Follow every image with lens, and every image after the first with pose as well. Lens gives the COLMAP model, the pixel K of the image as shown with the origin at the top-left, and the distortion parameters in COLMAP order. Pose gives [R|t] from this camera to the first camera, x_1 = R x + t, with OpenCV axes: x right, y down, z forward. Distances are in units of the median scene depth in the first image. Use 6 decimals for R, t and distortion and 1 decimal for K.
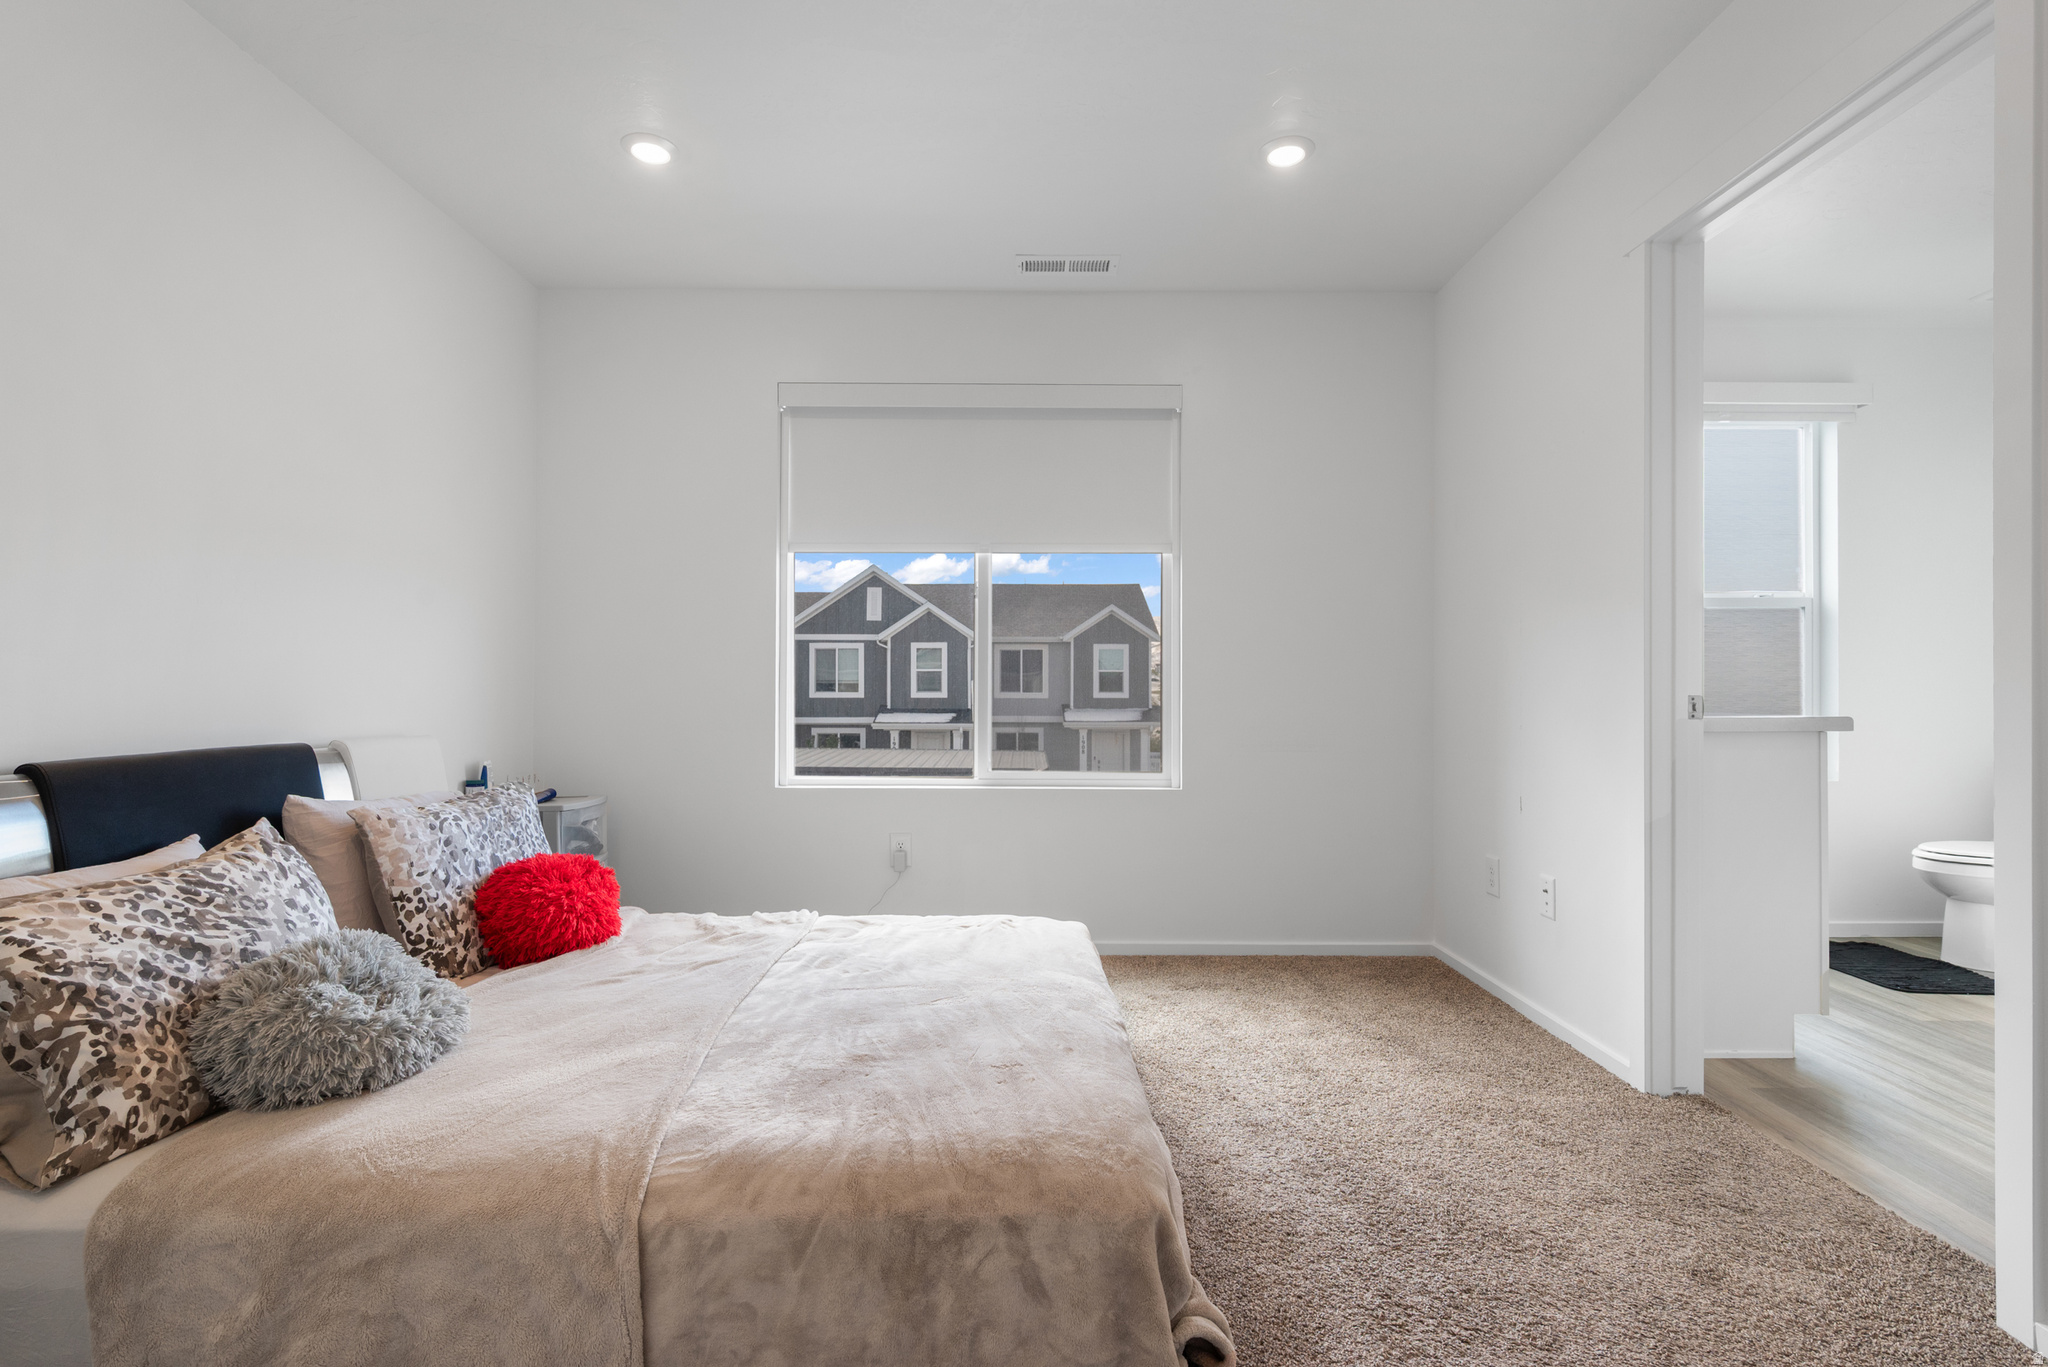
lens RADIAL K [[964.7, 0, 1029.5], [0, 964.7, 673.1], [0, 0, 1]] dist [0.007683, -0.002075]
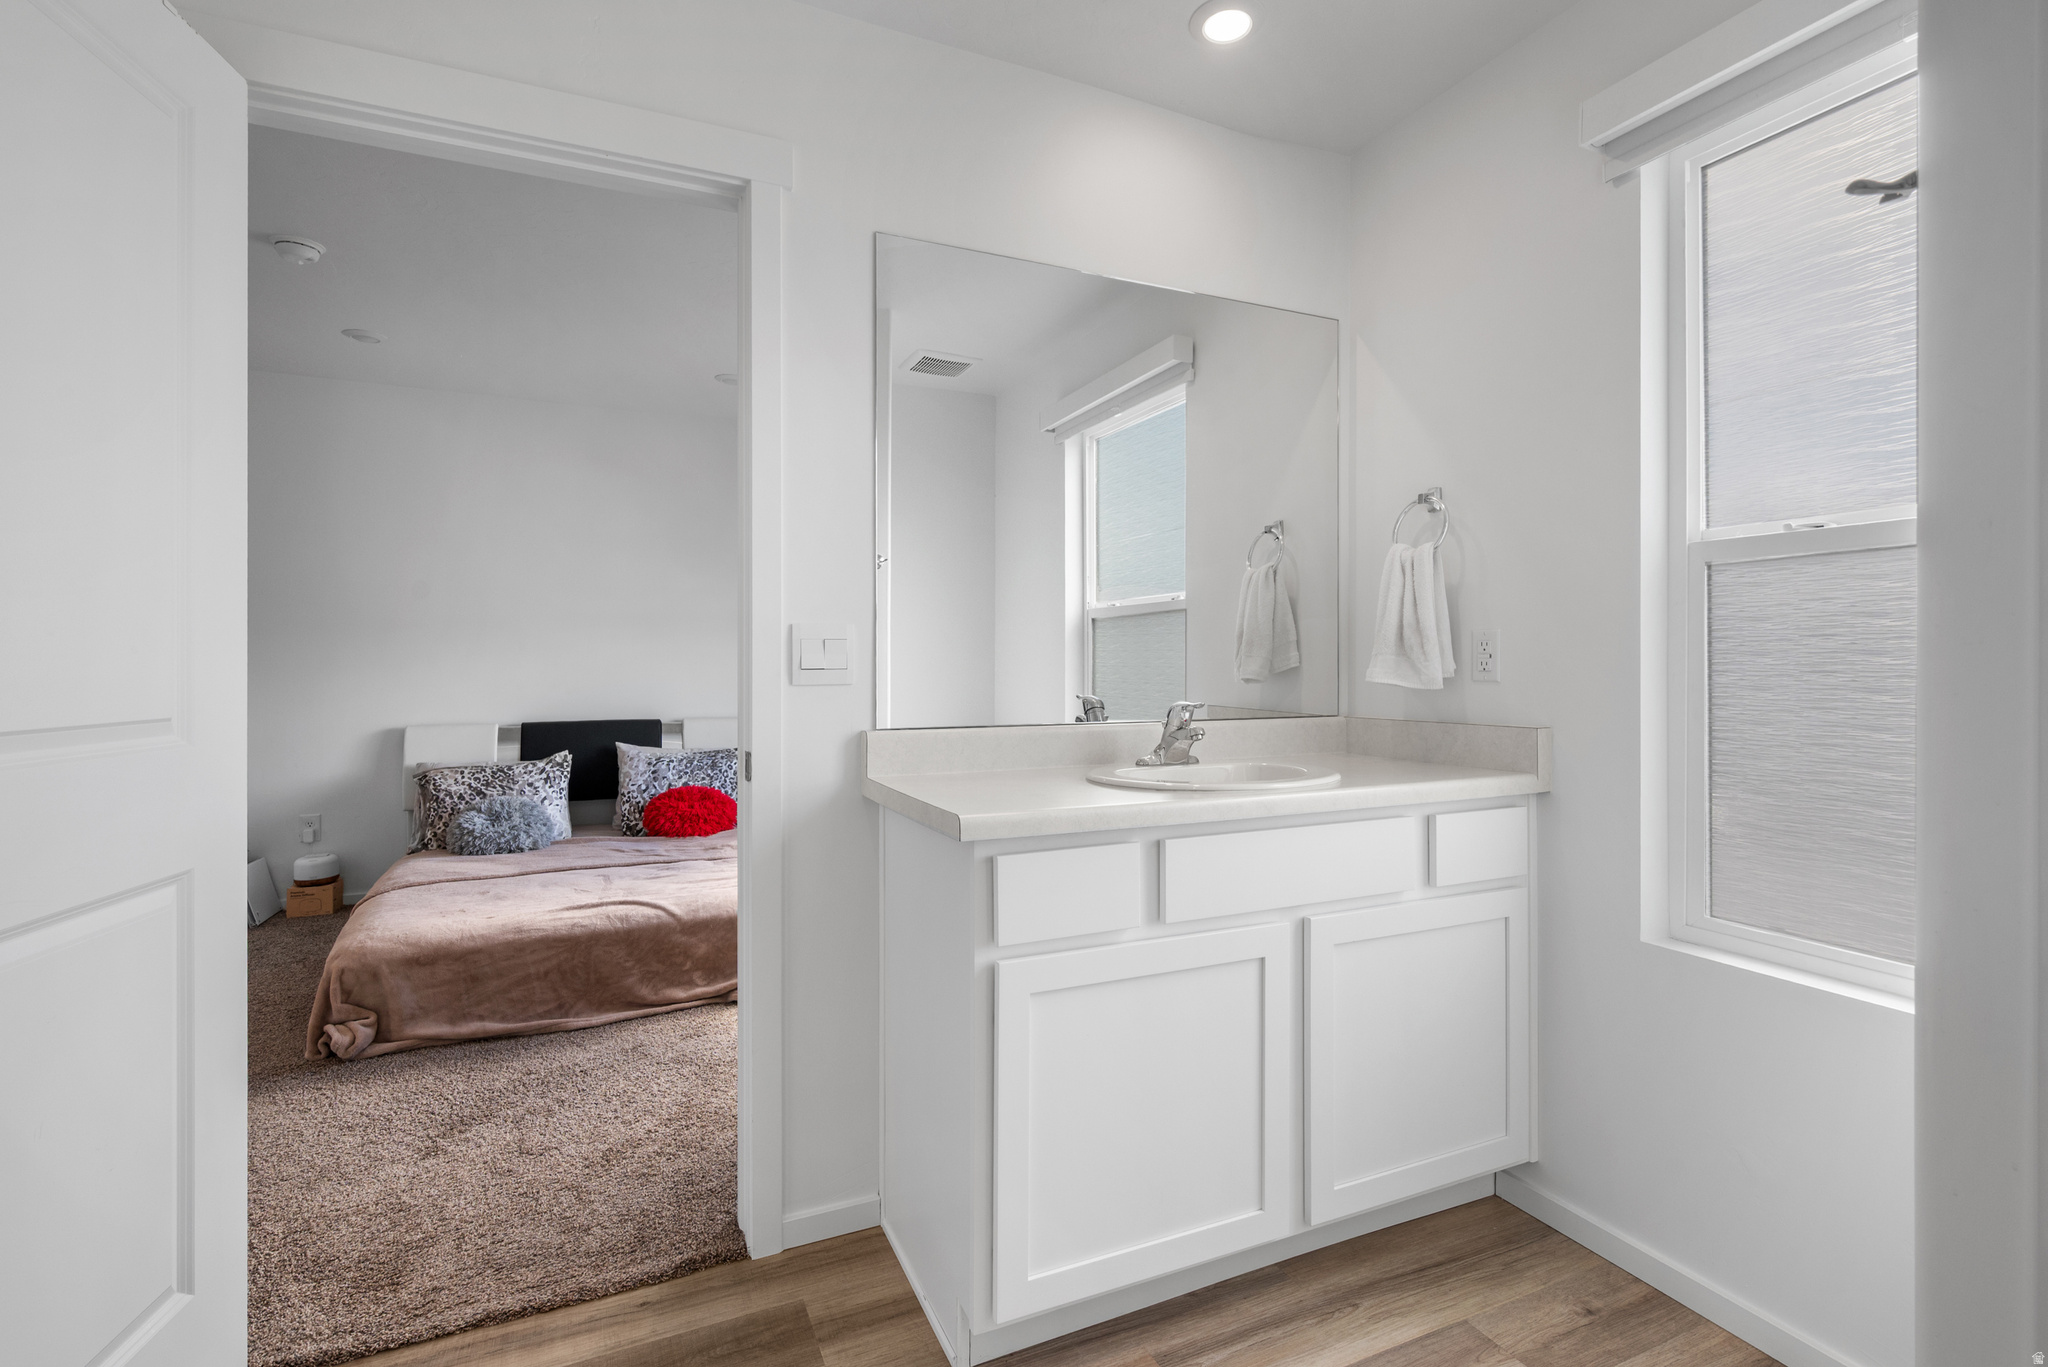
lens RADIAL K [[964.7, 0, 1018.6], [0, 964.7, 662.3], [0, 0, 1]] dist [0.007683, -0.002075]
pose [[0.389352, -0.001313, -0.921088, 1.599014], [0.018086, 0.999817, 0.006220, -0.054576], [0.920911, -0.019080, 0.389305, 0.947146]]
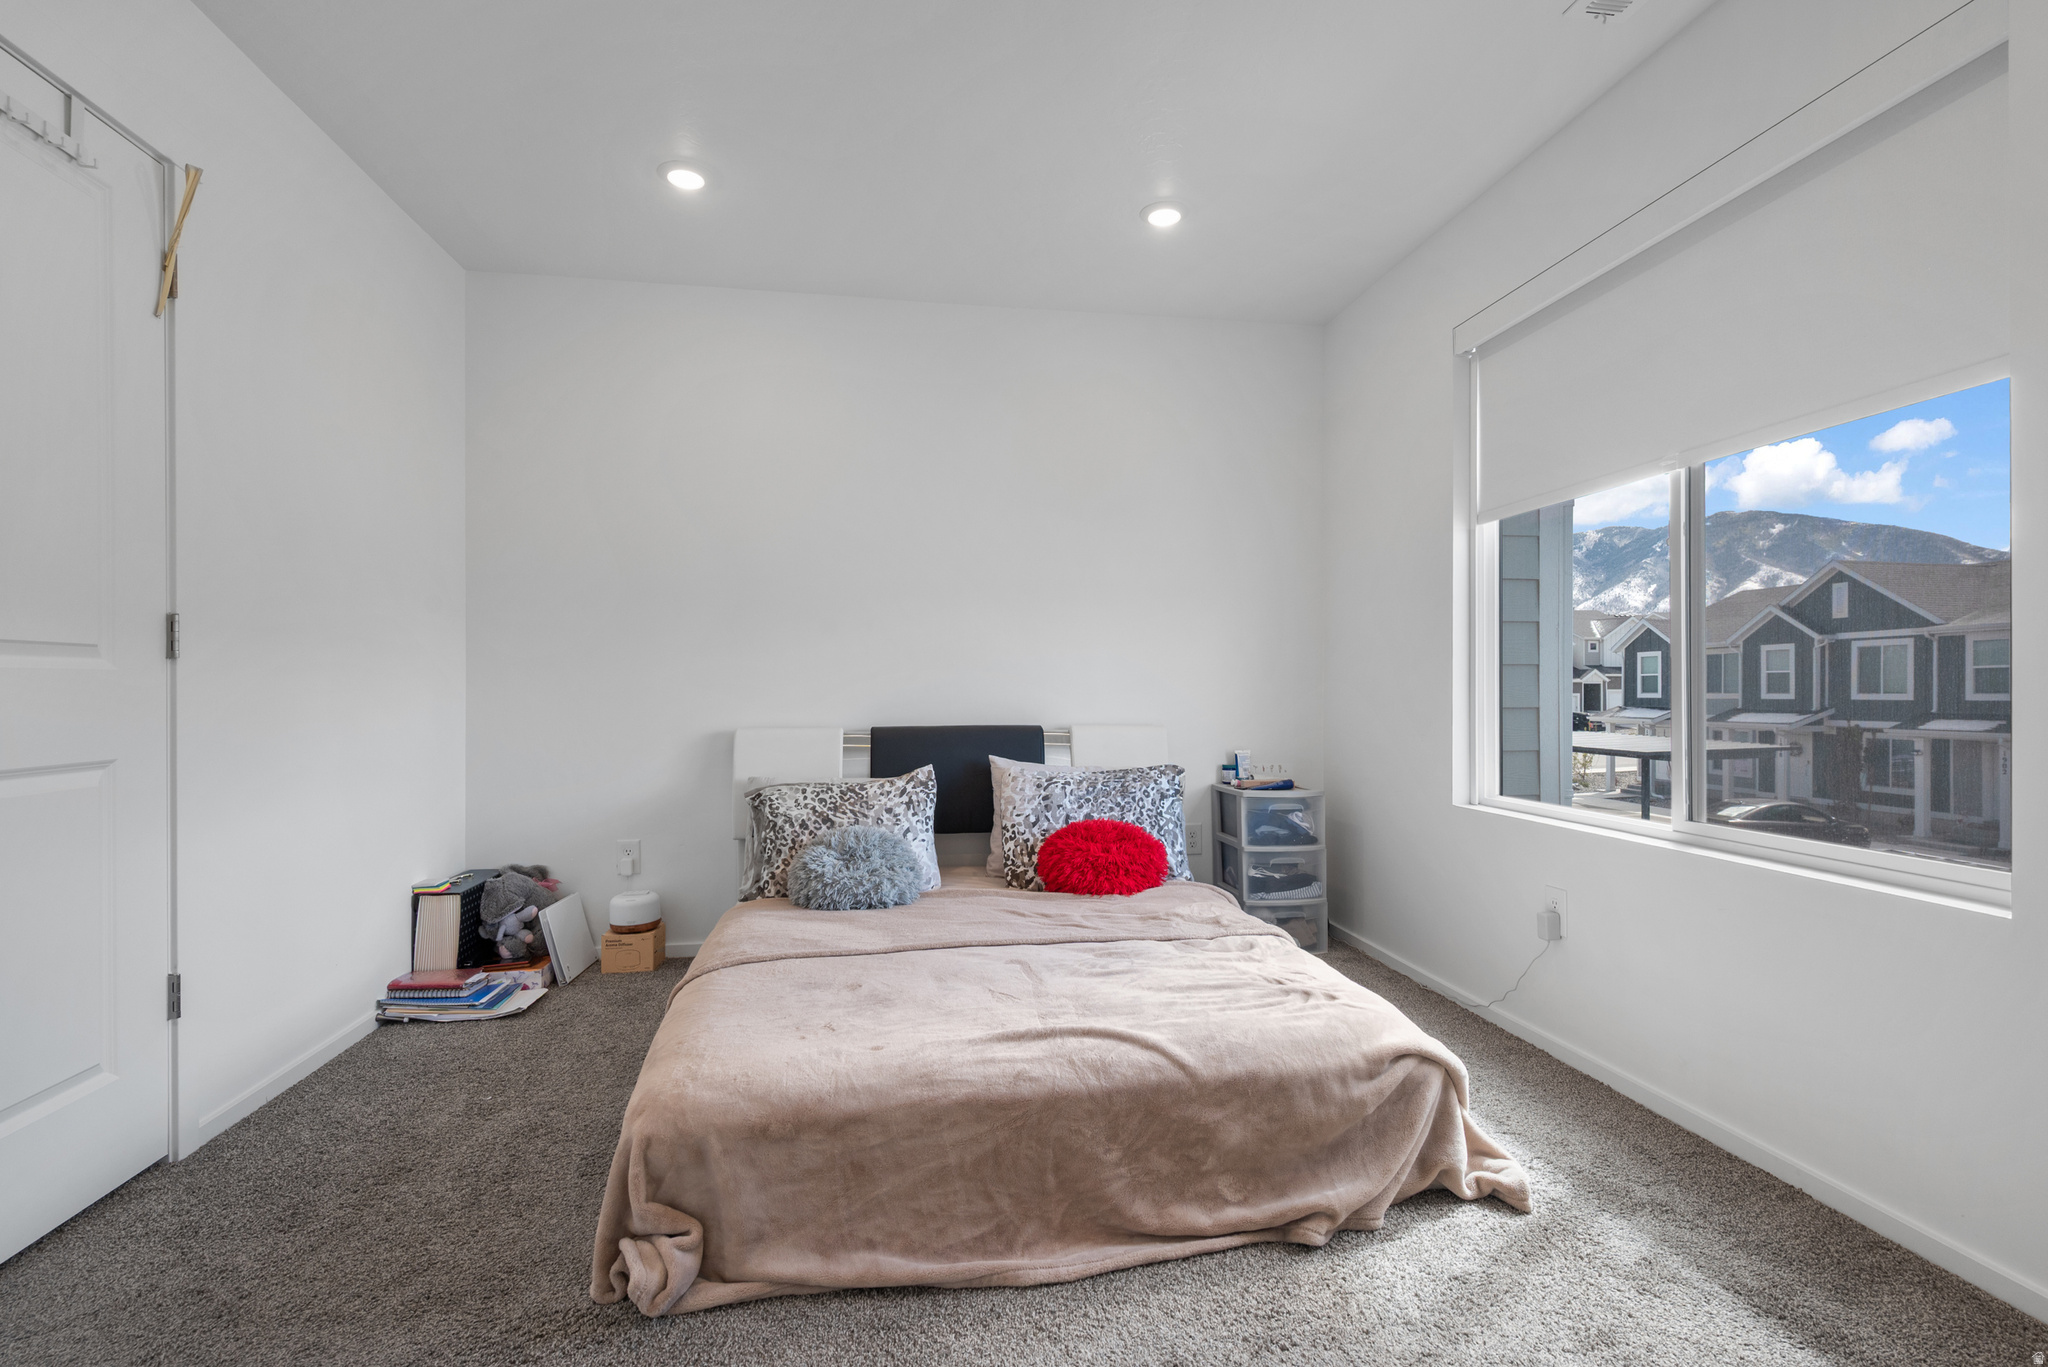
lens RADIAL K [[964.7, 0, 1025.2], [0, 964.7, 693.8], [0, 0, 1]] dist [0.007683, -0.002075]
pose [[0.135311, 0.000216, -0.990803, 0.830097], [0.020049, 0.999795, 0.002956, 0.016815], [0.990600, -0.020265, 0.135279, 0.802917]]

++++++++

Please return the whole listing exactly. Do not copy its images.

(SOLUTION TO THE PROBLEM)
Follow every image with lens, and every image after the first with pose as well. Lens gives the COLMAP model, the pixel K of the image as shown with the origin at the top-left, and the distortion parameters in COLMAP order. Pose gives [R|t] from this camera to the first camera, x_1 = R x + t, with OpenCV axes: x right, y down, z forward. Distances are in units of the median scene depth in the first image. Use 6 decimals for R, t and distortion and 1 decimal for K.
lens RADIAL K [[964.7, 0, 1029.5], [0, 964.7, 673.1], [0, 0, 1]] dist [0.007683, -0.002075]
lens RADIAL K [[964.7, 0, 1018.6], [0, 964.7, 662.3], [0, 0, 1]] dist [0.007683, -0.002075]
pose [[0.389352, -0.001313, -0.921088, 1.599014], [0.018086, 0.999817, 0.006220, -0.054576], [0.920911, -0.019080, 0.389305, 0.947146]]
lens RADIAL K [[964.7, 0, 1025.2], [0, 964.7, 693.8], [0, 0, 1]] dist [0.007683, -0.002075]
pose [[0.135311, 0.000216, -0.990803, 0.830097], [0.020049, 0.999795, 0.002956, 0.016815], [0.990600, -0.020265, 0.135279, 0.802917]]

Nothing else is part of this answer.